- [WHAT IS ASKED]: Please copy out the rows below again, swapping "collector number" for "field number" wherever it occurs and keeping everything else the same.

··· PROVIDED DATA ···

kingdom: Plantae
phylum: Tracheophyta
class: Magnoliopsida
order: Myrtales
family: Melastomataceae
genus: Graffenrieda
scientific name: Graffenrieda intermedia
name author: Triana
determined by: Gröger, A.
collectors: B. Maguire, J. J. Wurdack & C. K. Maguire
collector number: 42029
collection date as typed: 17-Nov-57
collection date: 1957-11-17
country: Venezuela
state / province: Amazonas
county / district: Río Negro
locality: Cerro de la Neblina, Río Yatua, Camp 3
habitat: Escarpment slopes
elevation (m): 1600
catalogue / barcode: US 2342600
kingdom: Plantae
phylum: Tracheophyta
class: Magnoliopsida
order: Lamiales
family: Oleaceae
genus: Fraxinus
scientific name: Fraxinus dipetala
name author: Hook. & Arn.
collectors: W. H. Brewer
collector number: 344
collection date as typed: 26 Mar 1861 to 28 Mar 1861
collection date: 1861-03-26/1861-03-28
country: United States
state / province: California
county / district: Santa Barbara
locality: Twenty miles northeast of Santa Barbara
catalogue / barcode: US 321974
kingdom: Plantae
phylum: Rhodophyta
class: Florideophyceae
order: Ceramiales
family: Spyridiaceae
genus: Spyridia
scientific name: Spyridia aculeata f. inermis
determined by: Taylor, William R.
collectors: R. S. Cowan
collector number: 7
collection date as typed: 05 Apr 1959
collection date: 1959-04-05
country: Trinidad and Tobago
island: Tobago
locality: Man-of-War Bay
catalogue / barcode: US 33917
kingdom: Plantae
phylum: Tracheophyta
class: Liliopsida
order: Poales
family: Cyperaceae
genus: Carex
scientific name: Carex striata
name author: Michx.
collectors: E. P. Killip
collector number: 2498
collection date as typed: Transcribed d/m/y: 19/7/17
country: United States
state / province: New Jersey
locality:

···

- [RESPONSE TO THE TASK]:
kingdom: Plantae
phylum: Tracheophyta
class: Magnoliopsida
order: Myrtales
family: Melastomataceae
genus: Graffenrieda
scientific name: Graffenrieda intermedia
name author: Triana
determined by: Gröger, A.
collectors: B. Maguire, J. J. Wurdack & C. K. Maguire
field number: 42029
collection date as typed: 17-Nov-57
collection date: 1957-11-17
country: Venezuela
state / province: Amazonas
county / district: Río Negro
locality: Cerro de la Neblina, Río Yatua, Camp 3
habitat: Escarpment slopes
elevation (m): 1600
catalogue / barcode: US 2342600
kingdom: Plantae
phylum: Tracheophyta
class: Magnoliopsida
order: Lamiales
family: Oleaceae
genus: Fraxinus
scientific name: Fraxinus dipetala
name author: Hook. & Arn.
collectors: W. H. Brewer
field number: 344
collection date as typed: 26 Mar 1861 to 28 Mar 1861
collection date: 1861-03-26/1861-03-28
country: United States
state / province: California
county / district: Santa Barbara
locality: Twenty miles northeast of Santa Barbara
catalogue / barcode: US 321974
kingdom: Plantae
phylum: Rhodophyta
class: Florideophyceae
order: Ceramiales
family: Spyridiaceae
genus: Spyridia
scientific name: Spyridia aculeata f. inermis
determined by: Taylor, William R.
collectors: R. S. Cowan
field number: 7
collection date as typed: 05 Apr 1959
collection date: 1959-04-05
country: Trinidad and Tobago
island: Tobago
locality: Man-of-War Bay
catalogue / barcode: US 33917
kingdom: Plantae
phylum: Tracheophyta
class: Liliopsida
order: Poales
family: Cyperaceae
genus: Carex
scientific name: Carex striata
name author: Michx.
collectors: E. P. Killip
field number: 2498
collection date as typed: Transcribed d/m/y: 19/7/17
country: United States
state / province: New Jersey
locality:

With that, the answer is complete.